WORK ITEM:
The entries below contain pictures. Write out only the lines from the line with "10: (318, 730)" up to and including the line with "14: (262, 962)", exactly, without them.

(Point tracking data)

>>>>

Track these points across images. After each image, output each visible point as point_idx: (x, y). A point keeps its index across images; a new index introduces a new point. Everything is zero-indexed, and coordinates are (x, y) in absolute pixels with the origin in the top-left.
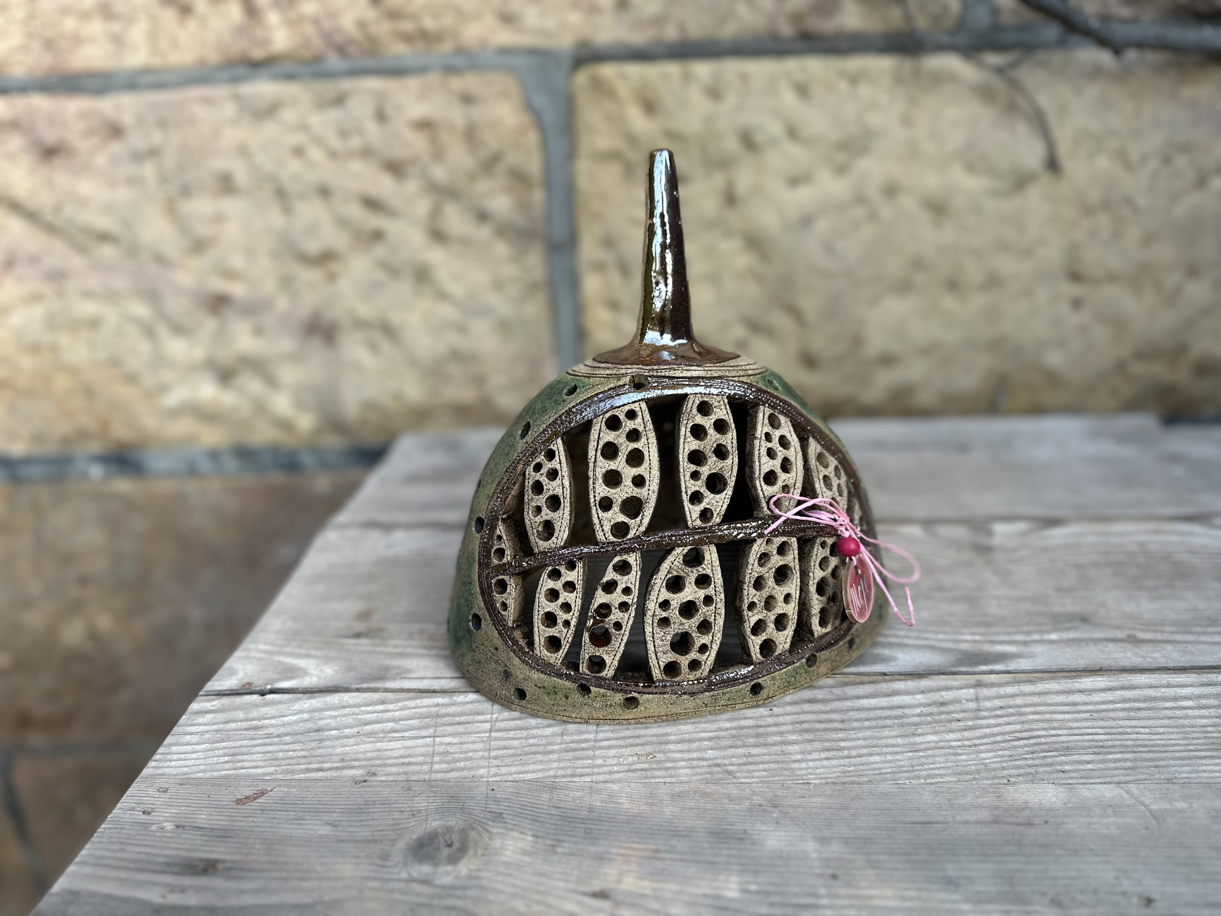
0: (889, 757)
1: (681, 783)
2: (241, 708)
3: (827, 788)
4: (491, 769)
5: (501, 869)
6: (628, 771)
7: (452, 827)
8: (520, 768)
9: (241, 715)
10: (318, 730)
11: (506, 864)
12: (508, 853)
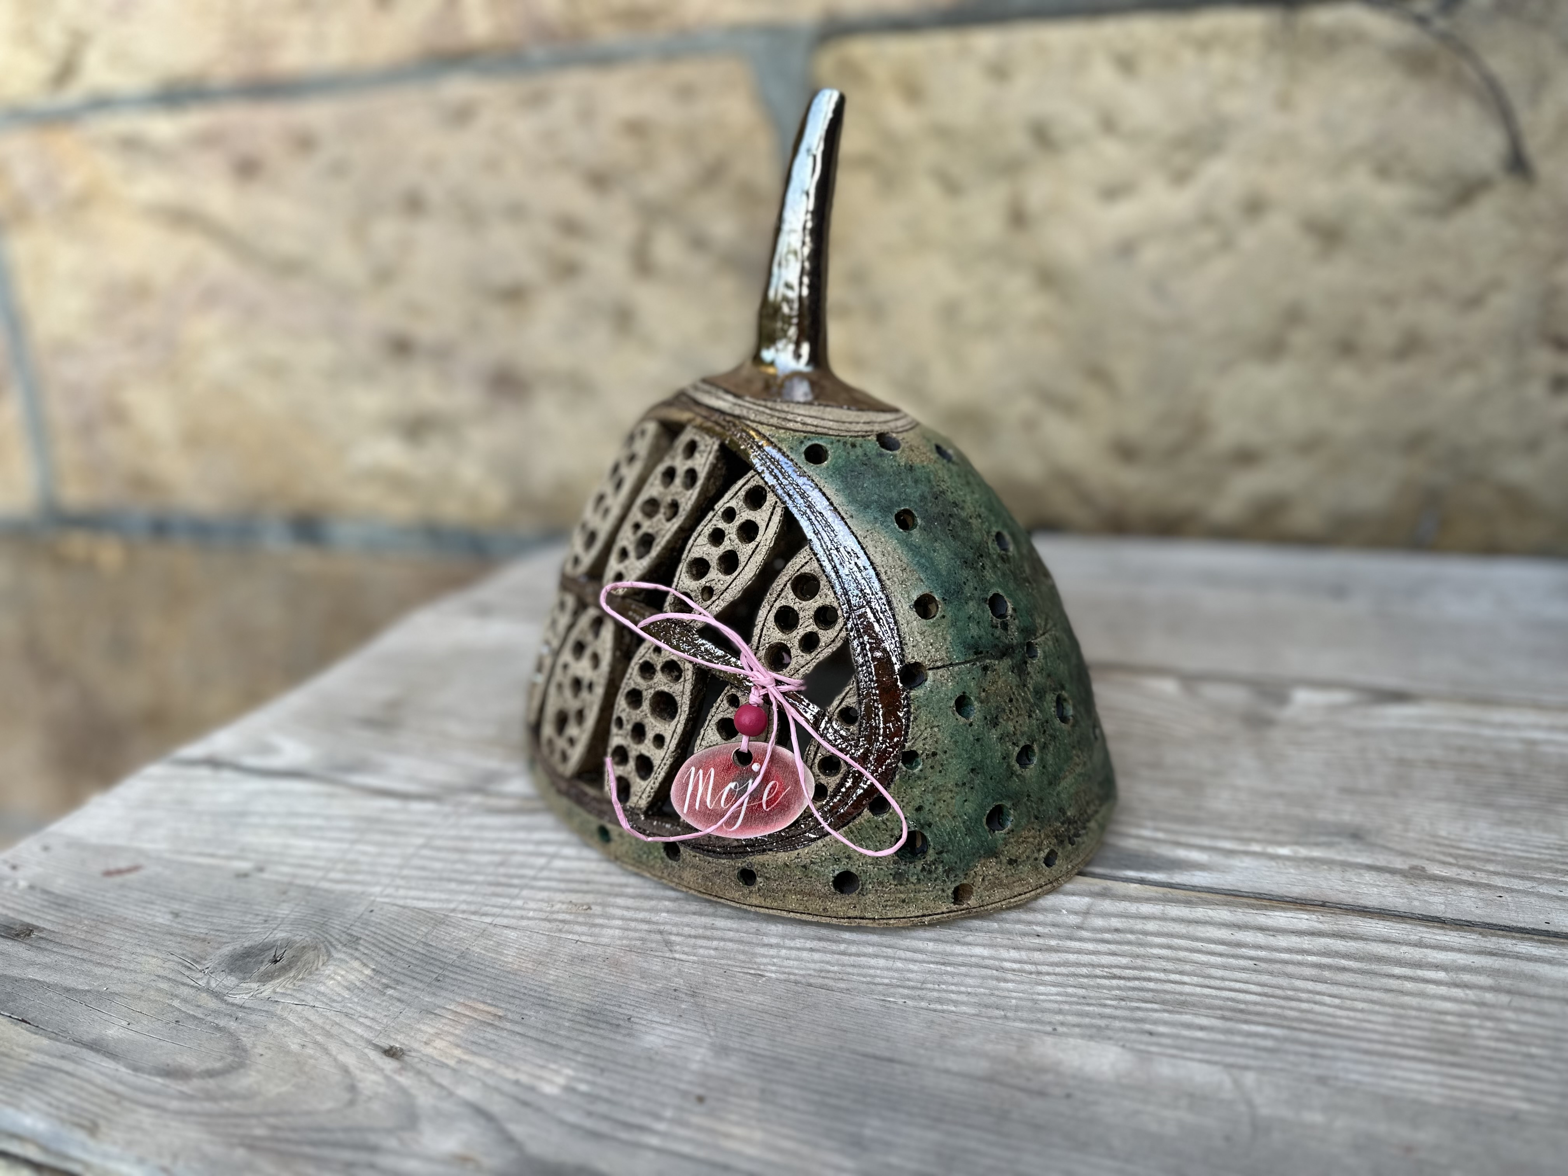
0: (899, 965)
1: (598, 945)
3: (783, 987)
4: (389, 889)
6: (544, 920)
7: (295, 942)
8: (421, 893)
11: (318, 994)
12: (331, 983)
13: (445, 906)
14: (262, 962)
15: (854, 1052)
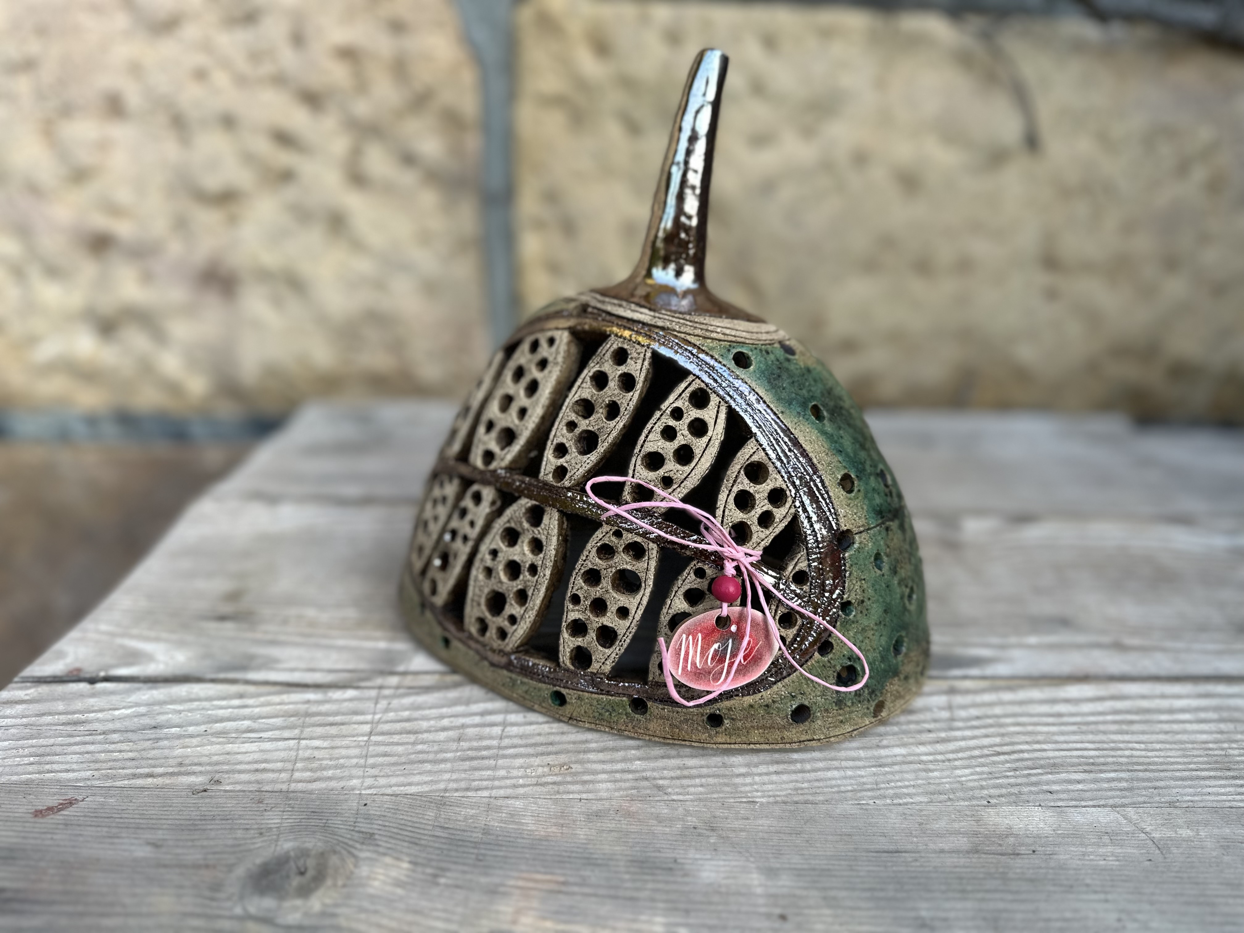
0: (850, 773)
1: (601, 799)
2: (62, 698)
3: (776, 808)
4: (366, 780)
5: (366, 904)
6: (537, 784)
7: (308, 850)
8: (401, 779)
9: (60, 706)
10: (155, 727)
11: (372, 898)
12: (376, 883)
13: (434, 787)
14: (288, 877)
15: (868, 851)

<<<<

OUTPUT OF THE EXERCISE:
10: (318, 730)
11: (506, 864)
12: (508, 853)
0: (899, 965)
1: (598, 945)
3: (783, 987)
4: (389, 889)
6: (544, 920)
7: (295, 942)
8: (421, 893)
11: (318, 994)
12: (331, 983)
13: (445, 906)
14: (262, 962)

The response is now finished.